2.  Soluble proteins.  Soluble proteins destined for the cytosol are 
simply synthesized and possibly directly released off the endoplasmic 
reticulum (ER).  Those that are modified by addition of carbohydrate or 
lipid may sometime go to the Golgi apparatus through the soluble interior 
of the ER which is directly connected to the soluble space of the Golgi.  
However, they can usually be modified directly by soluble enzymes.

3.    Membrane proteins.  Membrane proteins are inserted into the ER 
membrane AS THEY ARE BEING MADE.  They achieve their final 
conformation/topology while in the ER, or at least a topology very close 
to final.  They then move laterally through the ER membrane to the Golgi.  
This likely involves interactions with some set of cytoskeletal components 
that act as attachment points and motors.  Once in the Golgi, they get 
modified if that's what that particular protein needs.  

     How do the various membrane proteins get to their respective 
organelles?  For the most part, membrane proteins appear to have specific 
short amino acids sequences that direct that protein to a particular 
organ.  For example, a sequence for translocation to the nucleus is 5 a.a. 
in length and contains all aspartates and glutamates.  Other signals are 
present which will send a protein to a mitochondrion or back to the ER, 

       In the Golgi, proteins bound, for example, to the mitochondrion end 
up being sorted out as they pass through the various layers of the Golgi 
until they are together.  Once together and when they have reached the 
final membranes of the Golgi, they "bud" off as a vesicle.  The 
localization signal of the proteins appears to somehow tell the machinery 
to take that vesicle to the mitocondrion where it fuses and thus inserts 
new protein into the membrane.  Localization signals may or may not 
(usually) be cleaved off.

    Switching the short localization sequence on a protein from, for 
example, nucleus to mitochondrial will cause that protein to be directed 
to the wrong organ where it may or may not function properly or possibly 
even be toxic.

4.   Now finally to bacteria.  Membrane proteins in a bacterium are 
inserted into the membrane DURING SYNTHESIS.  If, for example, amino acids 
10-30 form a membrane domain, that segment is being inserted into the 
membrane by the time the ribosome has attached a.a. 40 or 45.  For insight 
into the insertion process, see Heinrich et al., Cell (2000) 102:233-244.

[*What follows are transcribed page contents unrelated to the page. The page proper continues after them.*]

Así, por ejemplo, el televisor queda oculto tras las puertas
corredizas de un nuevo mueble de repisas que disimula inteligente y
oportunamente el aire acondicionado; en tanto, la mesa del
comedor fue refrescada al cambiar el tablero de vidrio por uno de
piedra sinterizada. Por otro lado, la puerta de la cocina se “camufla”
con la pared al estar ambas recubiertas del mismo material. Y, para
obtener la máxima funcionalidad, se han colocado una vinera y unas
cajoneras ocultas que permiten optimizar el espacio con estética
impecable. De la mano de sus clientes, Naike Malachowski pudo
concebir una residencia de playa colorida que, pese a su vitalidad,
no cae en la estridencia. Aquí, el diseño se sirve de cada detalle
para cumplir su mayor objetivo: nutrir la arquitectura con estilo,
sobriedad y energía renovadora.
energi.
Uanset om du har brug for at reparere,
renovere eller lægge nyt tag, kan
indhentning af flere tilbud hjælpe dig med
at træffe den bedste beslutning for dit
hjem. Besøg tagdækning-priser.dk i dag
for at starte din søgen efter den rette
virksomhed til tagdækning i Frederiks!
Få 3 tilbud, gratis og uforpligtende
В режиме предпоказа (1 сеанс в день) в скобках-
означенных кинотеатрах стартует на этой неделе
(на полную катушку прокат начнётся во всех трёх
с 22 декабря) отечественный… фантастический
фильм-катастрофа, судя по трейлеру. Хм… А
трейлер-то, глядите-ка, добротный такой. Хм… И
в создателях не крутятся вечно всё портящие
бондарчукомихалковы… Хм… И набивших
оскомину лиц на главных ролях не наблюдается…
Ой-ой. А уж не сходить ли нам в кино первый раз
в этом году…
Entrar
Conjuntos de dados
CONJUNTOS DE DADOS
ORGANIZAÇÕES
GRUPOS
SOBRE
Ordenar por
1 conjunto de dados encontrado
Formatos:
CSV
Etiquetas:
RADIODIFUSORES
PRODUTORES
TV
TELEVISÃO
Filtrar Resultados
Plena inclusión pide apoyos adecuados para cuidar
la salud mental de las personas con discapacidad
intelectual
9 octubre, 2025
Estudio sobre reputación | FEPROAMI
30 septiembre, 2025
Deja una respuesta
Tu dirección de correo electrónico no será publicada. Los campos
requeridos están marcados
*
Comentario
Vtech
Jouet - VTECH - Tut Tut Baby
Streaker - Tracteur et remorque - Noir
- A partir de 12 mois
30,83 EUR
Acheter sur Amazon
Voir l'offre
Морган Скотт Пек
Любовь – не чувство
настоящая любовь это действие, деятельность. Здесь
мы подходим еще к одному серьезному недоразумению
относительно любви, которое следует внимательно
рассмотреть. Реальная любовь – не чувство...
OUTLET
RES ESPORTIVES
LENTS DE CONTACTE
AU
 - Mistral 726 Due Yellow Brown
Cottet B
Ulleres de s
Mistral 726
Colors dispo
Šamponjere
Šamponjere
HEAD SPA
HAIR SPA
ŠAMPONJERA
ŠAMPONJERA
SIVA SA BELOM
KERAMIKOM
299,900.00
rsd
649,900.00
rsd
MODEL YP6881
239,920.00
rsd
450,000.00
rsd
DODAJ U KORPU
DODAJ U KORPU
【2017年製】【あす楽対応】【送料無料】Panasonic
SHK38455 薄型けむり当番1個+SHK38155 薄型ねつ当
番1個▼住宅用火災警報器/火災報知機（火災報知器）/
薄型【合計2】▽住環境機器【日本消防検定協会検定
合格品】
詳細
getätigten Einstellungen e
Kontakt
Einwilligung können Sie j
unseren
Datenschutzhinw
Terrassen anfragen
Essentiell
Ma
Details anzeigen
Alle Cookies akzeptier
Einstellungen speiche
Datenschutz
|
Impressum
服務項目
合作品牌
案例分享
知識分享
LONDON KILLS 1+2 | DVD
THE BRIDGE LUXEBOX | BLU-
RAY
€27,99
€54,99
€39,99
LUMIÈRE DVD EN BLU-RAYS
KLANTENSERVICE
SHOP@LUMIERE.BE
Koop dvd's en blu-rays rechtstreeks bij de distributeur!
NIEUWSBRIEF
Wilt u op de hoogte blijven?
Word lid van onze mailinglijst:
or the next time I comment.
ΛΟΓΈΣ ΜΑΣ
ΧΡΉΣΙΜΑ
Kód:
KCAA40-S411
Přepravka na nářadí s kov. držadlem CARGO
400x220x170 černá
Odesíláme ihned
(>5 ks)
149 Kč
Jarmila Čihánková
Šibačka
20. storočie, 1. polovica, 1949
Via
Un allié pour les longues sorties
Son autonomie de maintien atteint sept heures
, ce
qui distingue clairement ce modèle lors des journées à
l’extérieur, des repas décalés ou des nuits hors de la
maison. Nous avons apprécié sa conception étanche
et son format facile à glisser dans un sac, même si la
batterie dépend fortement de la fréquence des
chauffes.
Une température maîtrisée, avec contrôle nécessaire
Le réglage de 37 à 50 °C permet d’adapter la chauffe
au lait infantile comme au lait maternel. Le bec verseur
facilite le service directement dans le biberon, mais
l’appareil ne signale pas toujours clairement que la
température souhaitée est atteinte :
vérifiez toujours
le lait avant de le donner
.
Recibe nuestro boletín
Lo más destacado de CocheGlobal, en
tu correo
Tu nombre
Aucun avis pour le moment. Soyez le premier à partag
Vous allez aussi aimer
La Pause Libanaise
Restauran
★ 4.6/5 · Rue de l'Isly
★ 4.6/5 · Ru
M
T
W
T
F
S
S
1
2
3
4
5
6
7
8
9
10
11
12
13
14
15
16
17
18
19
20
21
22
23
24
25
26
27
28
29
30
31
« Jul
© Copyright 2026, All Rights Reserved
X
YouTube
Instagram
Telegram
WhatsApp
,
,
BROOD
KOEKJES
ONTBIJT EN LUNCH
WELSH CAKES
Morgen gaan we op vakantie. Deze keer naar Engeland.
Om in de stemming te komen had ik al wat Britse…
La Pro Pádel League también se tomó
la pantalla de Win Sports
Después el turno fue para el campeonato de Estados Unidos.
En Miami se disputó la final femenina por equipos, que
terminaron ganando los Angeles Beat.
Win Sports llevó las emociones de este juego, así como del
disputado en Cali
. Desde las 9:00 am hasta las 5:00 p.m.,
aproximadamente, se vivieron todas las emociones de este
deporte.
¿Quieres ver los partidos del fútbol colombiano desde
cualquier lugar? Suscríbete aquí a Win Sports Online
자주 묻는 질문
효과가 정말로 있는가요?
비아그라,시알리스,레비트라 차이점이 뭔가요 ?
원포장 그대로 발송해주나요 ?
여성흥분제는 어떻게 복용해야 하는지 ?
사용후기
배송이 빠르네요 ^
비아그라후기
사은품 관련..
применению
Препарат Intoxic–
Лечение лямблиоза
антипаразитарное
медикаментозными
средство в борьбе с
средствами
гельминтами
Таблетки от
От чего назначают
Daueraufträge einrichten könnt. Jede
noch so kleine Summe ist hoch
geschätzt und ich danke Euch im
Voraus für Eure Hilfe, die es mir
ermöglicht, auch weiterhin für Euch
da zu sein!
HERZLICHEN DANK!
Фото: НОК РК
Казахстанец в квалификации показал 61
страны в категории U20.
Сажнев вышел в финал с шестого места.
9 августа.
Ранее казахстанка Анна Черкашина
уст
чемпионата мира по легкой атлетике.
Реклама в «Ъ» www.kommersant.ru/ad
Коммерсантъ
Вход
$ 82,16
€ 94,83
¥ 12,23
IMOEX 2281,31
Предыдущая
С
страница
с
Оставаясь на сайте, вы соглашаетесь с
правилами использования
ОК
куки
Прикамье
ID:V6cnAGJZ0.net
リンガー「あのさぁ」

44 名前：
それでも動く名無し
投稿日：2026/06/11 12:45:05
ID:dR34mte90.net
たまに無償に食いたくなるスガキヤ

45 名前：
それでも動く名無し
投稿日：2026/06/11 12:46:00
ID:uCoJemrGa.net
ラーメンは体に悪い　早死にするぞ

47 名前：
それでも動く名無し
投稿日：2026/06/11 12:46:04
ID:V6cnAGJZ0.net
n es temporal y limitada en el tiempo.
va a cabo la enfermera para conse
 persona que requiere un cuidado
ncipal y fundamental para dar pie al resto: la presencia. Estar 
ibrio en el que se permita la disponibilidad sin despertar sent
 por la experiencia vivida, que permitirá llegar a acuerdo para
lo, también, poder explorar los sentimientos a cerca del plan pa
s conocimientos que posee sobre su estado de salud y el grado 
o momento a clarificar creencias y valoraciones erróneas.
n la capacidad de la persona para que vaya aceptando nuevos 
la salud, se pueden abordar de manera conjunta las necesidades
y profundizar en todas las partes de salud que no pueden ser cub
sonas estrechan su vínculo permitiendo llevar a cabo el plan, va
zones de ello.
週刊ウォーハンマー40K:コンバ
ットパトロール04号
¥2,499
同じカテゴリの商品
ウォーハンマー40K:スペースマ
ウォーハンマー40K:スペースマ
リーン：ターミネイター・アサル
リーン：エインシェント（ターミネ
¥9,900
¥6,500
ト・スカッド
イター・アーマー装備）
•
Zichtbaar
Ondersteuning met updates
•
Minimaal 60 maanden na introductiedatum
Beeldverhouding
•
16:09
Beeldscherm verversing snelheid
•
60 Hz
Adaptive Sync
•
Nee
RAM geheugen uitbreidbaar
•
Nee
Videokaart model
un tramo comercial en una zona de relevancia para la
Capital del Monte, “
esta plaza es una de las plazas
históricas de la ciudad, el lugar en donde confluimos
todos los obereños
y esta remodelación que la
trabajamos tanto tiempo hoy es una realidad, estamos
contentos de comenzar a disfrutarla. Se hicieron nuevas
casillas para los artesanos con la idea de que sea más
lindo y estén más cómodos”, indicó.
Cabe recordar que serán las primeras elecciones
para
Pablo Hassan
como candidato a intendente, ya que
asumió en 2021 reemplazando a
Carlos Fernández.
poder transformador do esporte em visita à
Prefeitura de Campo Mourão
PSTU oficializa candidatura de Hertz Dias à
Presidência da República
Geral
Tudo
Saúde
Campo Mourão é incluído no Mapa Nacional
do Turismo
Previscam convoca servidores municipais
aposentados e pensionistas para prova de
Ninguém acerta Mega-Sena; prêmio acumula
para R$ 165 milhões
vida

  How are they sorted?  Good question.  We don't know for most proteins 
but the answer I think everyone assumes is that localization to a 
particular part of the cell is due to specific protein-protein 
interactions.  This is however quite dynamic and localization can change 
very quickly.  

   For insertion into the outer membrane, the same machinery that inserts 
proteins into the plasma/cell membrane probably takes outer membrane 
proteins also but there is an additional component(s) (probably) that help 
guide insertion into the outer membrane (of the Gram negatives).  I 
suspect that the machinery used for this purpose has somehow been coopted 
by evolution to form the Type III secretion systems (there are 4 systems 
known) that pathogenic bacteria use to insert proteins not only through 
their inner and outer membranes but directly into the plasma membrane or 
even into the cytosol of the cell they are invading.  For a general review 
of secretion systems use PubMed or some other search program and find 
reviews by Tony Pugsley.  For some insight into the various specific 
proteins and some good pictures, see papers by Joe Lutkenhaus, Piet de 
Boer, Janine Maddock and Lucy Shapiro in addition to Pugsley.